Attracting top, diverse talent
Attracting top talent begins with a dedication to diversity, and it starts at the top. At Invesco, we value diversity of thought, which is fundamental to our success. Technical skill sets also transcend industry, creating a high demand. With many financial services roles now requiring those skill sets, it’s important to speak with students at colleges and universities early and educate them about the opportunities available in the wealth management industry.
Growth in ETF market
There’s been phenomenal growth in the ETF market, which provided an opportunity for passive investing to rise. The reality is that you need the totality of the spectrum — cap-weighted indexes, smart beta capabilities, multi-factor capabilities, and high-conviction active. The majority of ETFs have been cap-weighted indexes, but you’re seeing more movement to smart beta and other active capabilities. I believe ETF vehicles will continue to thrive, and what’s in those vehicles will continue to broaden.
Finding opportunities amid tensions in China
Invesco has been on the ground in China since 2003, and we view it as one of the greatest investment opportunities of our lifetime. With the two largest economies in the world, US-China relations are important. Business can be a huge catalyst for both change and better connection. As Tom Watson says, “World peace through world trade.” Business should be about building bridges between countries — not raising drawbridges and preventing the exchange of not just commerce but ideas, ideals, and mutual understanding. By its very nature, business and commerce can only influence when business and commerce are being conducted. Once you boycott, you are no longer part of the conversation. While tensions between the countries make it more difficult, we expect they’ll find a way forward in time.

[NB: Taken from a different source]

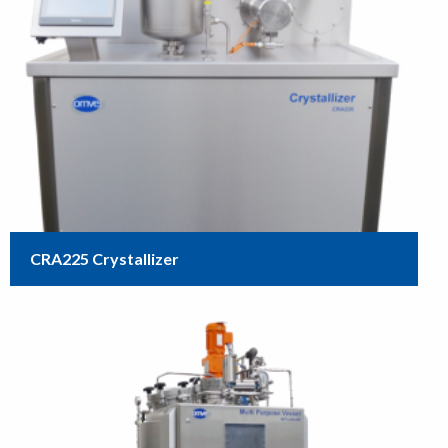
CRA225 Crystallizer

Keeping culture alive in distributed teams
The pandemic has clearly shown that employees are capable of functioning in a work-from-home model, developing deeper relationships with each other and with our clients, which has been a very positive thing. While technology was the tool that allowed us to be successful, we still believe that having a strong culture enabled us to thrive. With increased flexibility top of mind for employees, I don’t believe that we’ll go back to the 9 to 5 workdays of the past. At Invesco, we’re moving to a hybrid work/home model across our global business and focusing on ways to make employees’ time in the office more impactful. We believe this model will allow us to continue to grow our culture and support our employees, but we’re also ready to adapt if we’re not getting it right, and I believe that’s key.
Our industry continues to evolve and get stronger, all to the benefit of our clients. Technology is allowing us to deliver more customized and personalized capabilities and services, creating greater outcomes, and it’s been exciting to see this shift. I believe we need to continue to work on education and financial literacy, which is an area of continued focus for Invesco. We continue to hear stories of people investing in products they don’t understand, and, as fiduciaries, we need to challenge ourselves to be better for the benefit of our clients and try to prevent that from happening.